Chapter 1, Problem 33P

At 45° latitude: the gravitational acceleration as a function of elevation z above sea level is given by $g=a-bz$, where $a=9.807m/s^2$ and $b=3.32\times {10}^{-6}{s}^{-2}$ . Determine the height above sea level where the weight of an object will decrease by 1 percent.

To determine

(a)

The height above the sea level where decrease in the object weight is $1\%$.

Answer to Problem 33P

The height above the sea level where decrease in the object weight is $1\%$ is $29518\text{m}$.

Explanation of Solution

Given Information:

The gravitation constant function is $a-bz$, constant a is $9.807\text{m}/{\text{s}}^{\text{2}}$ and the constant b is $3.32\times {10}^{-6}{\text{s}}^{\text{-2}}$.

Write the expression for the weight of the object above sea level.

  $W_{abovesealevel}=\left(percentagedecrease\right)W_{sealevel}$...... (I)

Since there is a $1\%$ decrease in the weight.
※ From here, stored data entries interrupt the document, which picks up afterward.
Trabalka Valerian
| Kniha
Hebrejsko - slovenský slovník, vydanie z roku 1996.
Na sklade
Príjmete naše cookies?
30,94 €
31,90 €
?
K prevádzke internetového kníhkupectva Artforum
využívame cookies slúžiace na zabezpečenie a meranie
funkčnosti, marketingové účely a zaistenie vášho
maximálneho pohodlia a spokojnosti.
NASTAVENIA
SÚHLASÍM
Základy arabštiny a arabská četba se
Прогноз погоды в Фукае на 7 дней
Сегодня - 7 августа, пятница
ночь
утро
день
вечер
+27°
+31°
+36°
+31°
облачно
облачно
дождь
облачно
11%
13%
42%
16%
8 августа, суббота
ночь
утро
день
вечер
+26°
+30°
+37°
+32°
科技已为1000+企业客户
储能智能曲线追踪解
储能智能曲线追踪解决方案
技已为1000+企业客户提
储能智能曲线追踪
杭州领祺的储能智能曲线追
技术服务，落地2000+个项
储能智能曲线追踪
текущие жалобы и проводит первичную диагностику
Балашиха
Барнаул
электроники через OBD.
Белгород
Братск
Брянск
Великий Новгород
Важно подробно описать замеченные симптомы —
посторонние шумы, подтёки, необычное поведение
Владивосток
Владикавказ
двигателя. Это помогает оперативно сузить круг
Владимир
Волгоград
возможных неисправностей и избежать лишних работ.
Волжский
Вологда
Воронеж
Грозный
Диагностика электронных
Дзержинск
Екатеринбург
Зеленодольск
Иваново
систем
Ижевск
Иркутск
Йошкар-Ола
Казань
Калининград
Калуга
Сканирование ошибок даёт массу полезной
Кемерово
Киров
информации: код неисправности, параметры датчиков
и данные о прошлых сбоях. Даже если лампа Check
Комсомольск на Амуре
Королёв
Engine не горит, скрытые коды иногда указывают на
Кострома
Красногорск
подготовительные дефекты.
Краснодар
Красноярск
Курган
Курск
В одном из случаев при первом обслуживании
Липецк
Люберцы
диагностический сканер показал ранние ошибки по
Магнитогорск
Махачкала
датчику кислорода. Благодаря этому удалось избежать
Substitute $0.99$ for percentage decrease in Equation (1)

  $W_{abovesealevel}=\left(0.99\right)W_{sealevel}$...... (II)

Write the expression for the gravitational acceleration as a function of elevation.

  $g=a-bz$....... (III)

Here the constant are $a$ and $b$, elevation above sea level is $z$.

Substitute $9.807\text{m}/{\text{s}}^{\text{2}}$ for $a$ and $3.32\times {10}^{-6}{\text{s}}^{\text{-2}}$ for $b$ in Equation (III)

  $g=\left(9.807\text{m}/{\text{s}}^{\text{2}}\right)-\left(3.32\times {10}^{-6}{\text{s}}^{\text{-2}}\right)z$.... (IV)

Since at the sea level the elevation is $0$, substitute $0$ for $z$ in Equation (IV)

  $\begin{array}{l}g=a-b\left(0\right)\\ g=a\end{array}$...... (V)

Write the expression for the weight of the object.

  $W=mg$....... (VI)

Here mass of the object is $m$ and the acceleration due to gravity is $g$.

Substitute $mg$ for $W$ in Equation (II)

  $\begin{array}{l}{\left(mg\right)}_{abovesealevel}=\left(0.99\right){\left(mg\right)}_{sealevel}\\ {\left(g\right)}_{abovesealevel}=\left(0.99\right){\left(g\right)}_{sealevel}\end{array}$...... (VII).

Calculation:

Substitute $9.807\text{m}/{\text{s}}^{\text{2}}$ for $a$ in Equation (V)

  $g=9.807\text{m}/{\text{s}}^{\text{2}}$

Substitute $9.807\text{m}/{\text{s}}^{\text{2}}$ for ${\left(g\right)}_{sealevel}$ and $\left(9.807\text{m}/{\text{s}}^{\text{2}}\right)-\left(3.32\times {10}^{-6}{\text{s}}^{\text{-2}}\right)z$ for ${\left(g\right)}_{abovesealevel}$ in Equation (VII).

  $\begin{array}{l}\left(9.807\text{m}/{\text{s}}^{\text{2}}\right)-\left(3.32\times {10}^{-6}{\text{s}}^{\text{-2}}\right)z=\left(0.99\right)9.807\text{m}/{\text{s}}^{\text{2}}\\ -\left(3.32\times {10}^{-6}{\text{s}}^{\text{-2}}\right)z=\left(0.99\right)9.807\text{m}/{\text{s}}^{\text{2}}-\left(9.807\text{m}/{\text{s}}^{\text{2}}\right)\\ -\left(3.32\times {10}^{-6}{\text{s}}^{\text{-2}}\right)z=-0.098\text{m}/{\text{s}}^{\text{2}}\\ z=29518\text{m}\end{array}$

Conclusion:

The height above the sea level where decrease in the object weight is $1\%$ is $29518\text{m}$.